Ludwig: You didn’t talk about your ADR fund, the WCM/BNY Mellon Focused Growth ADR ETF (NYSEArca: AADR). Can you speak to that a moment?
Hamman: That one, I’ll be honest with you, is the one I’m probably by far the most frustrated about, in terms of our ability to gather assets. This is an institutional money management team. They manage around $100 billion. They’ve been running this strategy institutionally for the last six years with about 10 percent out-performance annualized over the MSCI EAFE Index. I think in the life of the product alone they’re probably only ahead of the EAFE by about 2 percent, but net of fees.
And so this is one of those examples where I think we’ve got an unbelievable management team; we’ve got a strategy that’s transparent and we’re clearly adding alpha. And we’ve not been able to get people to move assets from those existing EAFE products into this product. And that’s been frustrating from a sales and marketing perspective, for us.
I know that long term, as that track record hopefully continues, as it is, it will be a huge product for us. It will be a nice core product, and will have a lot of assets in it. But it’s probably a good example because no one knows who WCN is. It’s a good example of a product that I think will take off once it hits that three-year track record.
Ludwig: Do you ever worry about price? Obviously, you’re not Vanguard Group or Schwab. But on that basis alone, as John Bogle loves to say, the only thing you can control in this big, bad world of investment management is cost. Is that something that is negotiable for AdvisorShares, or am I putting the cart in front of the horse here?
Hamman: No, not at all. In fact, hopefully we’ve demonstrated that to people already with the Cambria Global Tactical ETF. I think they started off with a 1.35 percent expense-cap limitation. And then right when we passed $100 million, we brought that down to a 0.99 basis point expense-cap limitation. Each underlying subadvisor feels differently about pricing, but in general, we absolutely are looking forward to having enough assets to be able to reduce fees across the board.
But I will say that doesn’t subscribe to that lowest-price philosophy. I think when you do that in the Bogle kind of way, it means you see absolutely no value in any active management at all. The attitude of, “there’s no way I can beat the index, so why even try?” just doesn’t work for a lot of people.

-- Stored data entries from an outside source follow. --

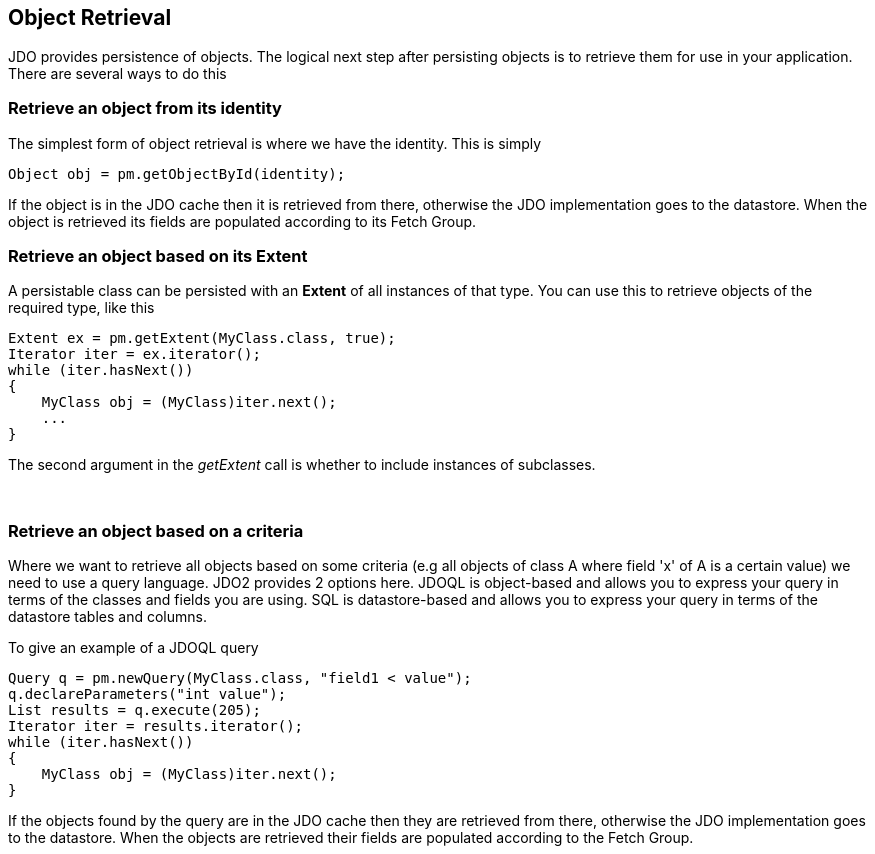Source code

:[[index]]
{empty} +

:_basedir: 
:_imagesdir: images/
:notoc:
:nofooter:
:titlepage:
:grid: cols

== Object Retrievalanchor:Object_Retrieval[]

JDO provides persistence of objects. The logical next step after
persisting objects is to retrieve them for use in your application.
There are several ways to do this

=== Retrieve an object from its identityanchor:Retrieve_an_object_from_its_identity[]

The simplest form of object retrieval is where we have the identity.
This is simply

....
Object obj = pm.getObjectById(identity);
                
....

If the object is in the JDO cache then it is retrieved from there,
otherwise the JDO implementation goes to the datastore. When the object
is retrieved its fields are populated according to its Fetch Group.

=== Retrieve an object based on its Extentanchor:Retrieve_an_object_based_on_its_Extent[]

A persistable class can be persisted with an *Extent* of all instances
of that type. You can use this to retrieve objects of the required type,
like this

....
Extent ex = pm.getExtent(MyClass.class, true);
Iterator iter = ex.iterator();
while (iter.hasNext())
{
    MyClass obj = (MyClass)iter.next();
    ...
}
....

The second argument in the _getExtent_ call is whether to include
instances of subclasses.

{empty} +


=== Retrieve an object based on a criteriaanchor:Retrieve_an_object_based_on_a_criteria[]

Where we want to retrieve all objects based on some criteria (e.g all
objects of class A where field 'x' of A is a certain value) we need to
use a query language. JDO2 provides 2 options here. JDOQL is
object-based and allows you to express your query in terms of the
classes and fields you are using. SQL is datastore-based and allows you
to express your query in terms of the datastore tables and columns.

To give an example of a JDOQL query

....
Query q = pm.newQuery(MyClass.class, "field1 < value");
q.declareParameters("int value");
List results = q.execute(205);
Iterator iter = results.iterator();
while (iter.hasNext())
{
    MyClass obj = (MyClass)iter.next();
}
....

If the objects found by the query are in the JDO cache then they are
retrieved from there, otherwise the JDO implementation goes to the
datastore. When the objects are retrieved their fields are populated
according to the Fetch Group.

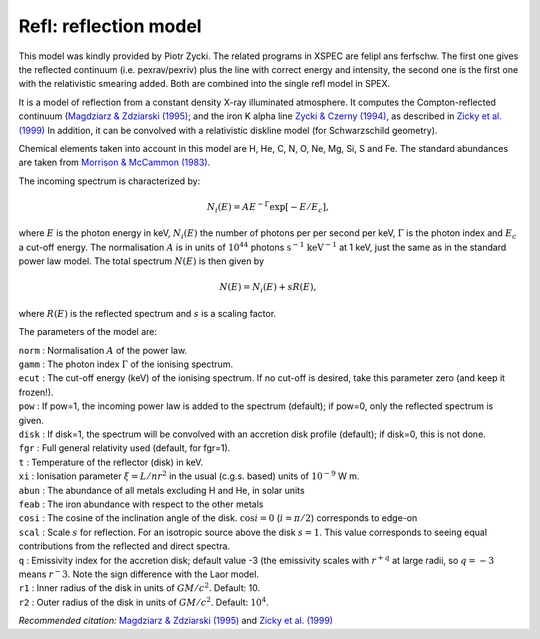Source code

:.. _sect:refl:

Refl: reflection model
======================

This model was kindly provided by Piotr Zycki. The related programs in
XSPEC are felipl ans ferfschw. The first one gives the reflected
continuum (i.e. pexrav/pexriv) plus the line with correct energy and
intensity, the second one is the first one with the relativistic
smearing added. Both are combined into the single refl model in SPEX.

It is a model of reflection from a constant density X-ray illuminated
atmosphere. It computes the Compton-reflected continuum
(`Magdziarz & Zdziarski (1995) <https://ui.adsabs.harvard.edu/abs/1995MNRAS.273..837M/abstract>`_;
and the iron K alpha line `Zycki & Czerny (1994)
<https://ui.adsabs.harvard.edu/abs/1994MNRAS.266..653Z/abstract>`_,
as described in `Zicky et al. (1999)
<https://ui.adsabs.harvard.edu/abs/1999MNRAS.305..231Z/abstract>`_
In addition, it can be convolved with a relativistic diskline model
(for Schwarzschild geometry).

Chemical elements taken into account in this model are H, He, C, N, O,
Ne, Mg, Si, S and Fe. The standard abundances are taken from
`Morrison & McCammon (1983) <https://ui.adsabs.harvard.edu/abs/1983ApJ...270..119M/abstract>`_.

The incoming spectrum is characterized by:

.. math:: N_i(E) = A E^{-\Gamma}\exp \left[ -E/E_c \right],

where :math:`E` is the photon energy in keV, :math:`N_i(E)` the number
of photons per per second per keV, :math:`\Gamma` is the photon index
and :math:`E_c` a cut-off energy. The normalisation :math:`A` is in
units of :math:`10^{44}` photons :math:`\mathrm{s}^{-1}` :math:`\mathrm{keV}^{-1}` at
1 keV, just the same as in the standard power law model. The total
spectrum :math:`N(E)` is then given by

.. math:: N(E) = N_i(E) + s R(E),

where :math:`R(E)` is the reflected spectrum and :math:`s` is a scaling
factor.

The parameters of the model are:

| ``norm`` : Normalisation :math:`A` of the power law.
| ``gamm`` : The photon index :math:`\Gamma` of the ionising spectrum.
| ``ecut`` : The cut-off energy (keV) of the ionising spectrum. If no
  cut-off is desired, take this parameter zero (and keep it frozen!).
| ``pow`` : If pow=1, the incoming power law is added to the spectrum
  (default); if pow=0, only the reflected spectrum is given.
| ``disk`` : If disk=1, the spectrum will be convolved with an accretion
  disk profile (default); if disk=0, this is not done.
| ``fgr`` : Full general relativity used (default, for fgr=1).
| ``t`` : Temperature of the reflector (disk) in keV.
| ``xi`` : Ionisation parameter :math:`\xi=L/nr^2` in the usual (c.g.s.
  based) units of :math:`10^{-9}` W m.
| ``abun`` : The abundance of all metals excluding H and He, in solar
  units
| ``feab`` : The iron abundance with respect to the other metals
| ``cosi`` : The cosine of the inclination angle of the disk.
  :math:`\cos i=0` (:math:`i=\pi/2`) corresponds to edge-on
| ``scal`` : Scale :math:`s` for reflection. For an isotropic source
  above the disk :math:`s=1`. This value corresponds to seeing equal
  contributions from the reflected and direct spectra.
| ``q`` : Emissivity index for the accretion disk; default value -3 (the
  emissivity scales with :math:`r^{+q}` at large radii, so :math:`q=-3`
  means :math:`r^-3`. Note the sign difference with the Laor model.
| ``r1`` : Inner radius of the disk in units of :math:`GM/c^2`. Default:
  10.
| ``r2`` : Outer radius of the disk in units of :math:`GM/c^2`. Default:
  :math:`10^4`.

*Recommended citation:* `Magdziarz & Zdziarski (1995)
<https://ui.adsabs.harvard.edu/abs/1995MNRAS.273..837M/abstract>`_ and
`Zicky et al. (1999) <https://ui.adsabs.harvard.edu/abs/1999MNRAS.305..231Z/abstract>`_
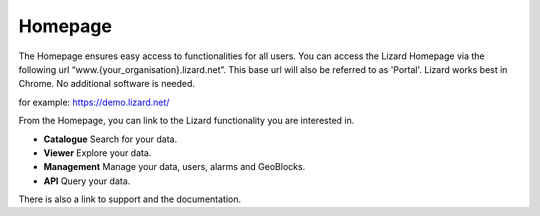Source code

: ==========
Homepage
==========

The Homepage ensures easy access to functionalities for all users.
You can access the Lizard Homepage via the following url “www.{your_organisation}.lizard.net”.  This base url will also be referred to as 'Portal'. 
Lizard works best in Chrome. No additional software is needed. 

for example:
https://demo.lizard.net/


.. image:: /images/a_homepage.jpg

From the Homepage, you can link to the Lizard functionality you are interested in.


* **Catalogue** Search for your data. 
* **Viewer** Explore your data.
* **Management** Manage your data, users, alarms and GeoBlocks.
* **API** Query your data.


There is also a link to support and the documentation.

Ludwig: In fairness, Vanguard’s strategy comes out in the wash. It’s now the No. 3 U.S. ETF company in assets; but in terms of revenue, I think they drop to like sixth or seventh place. So, low prices have consequences for the top and bottom lines.
Hamman: To me they’ve won the low-cost game. You need size to compete with that. I saw those FocusShares ETFs. I’m very interested to see how that goes. Some of those funds have to have assets of $1 billion each to even get close to breakeven. It’ll be interesting to see if they can truly steal assets based on the pricing game alone.
Ludwig: In the end, you’re kind of the grand connector, right? You put people in the saddle and slap the AdvisorShares brand on their expertise, and hopefully you’re off to the races, sort of thing?
Hamman: Yeah, absolutely. And then our life is very much predicated on performance. We quite simply know performance has to be there for us to make the strategy. We could charge 2 basis points on our products. And if they don’t perform well in an active strategy, it’s not worth 2 basis points.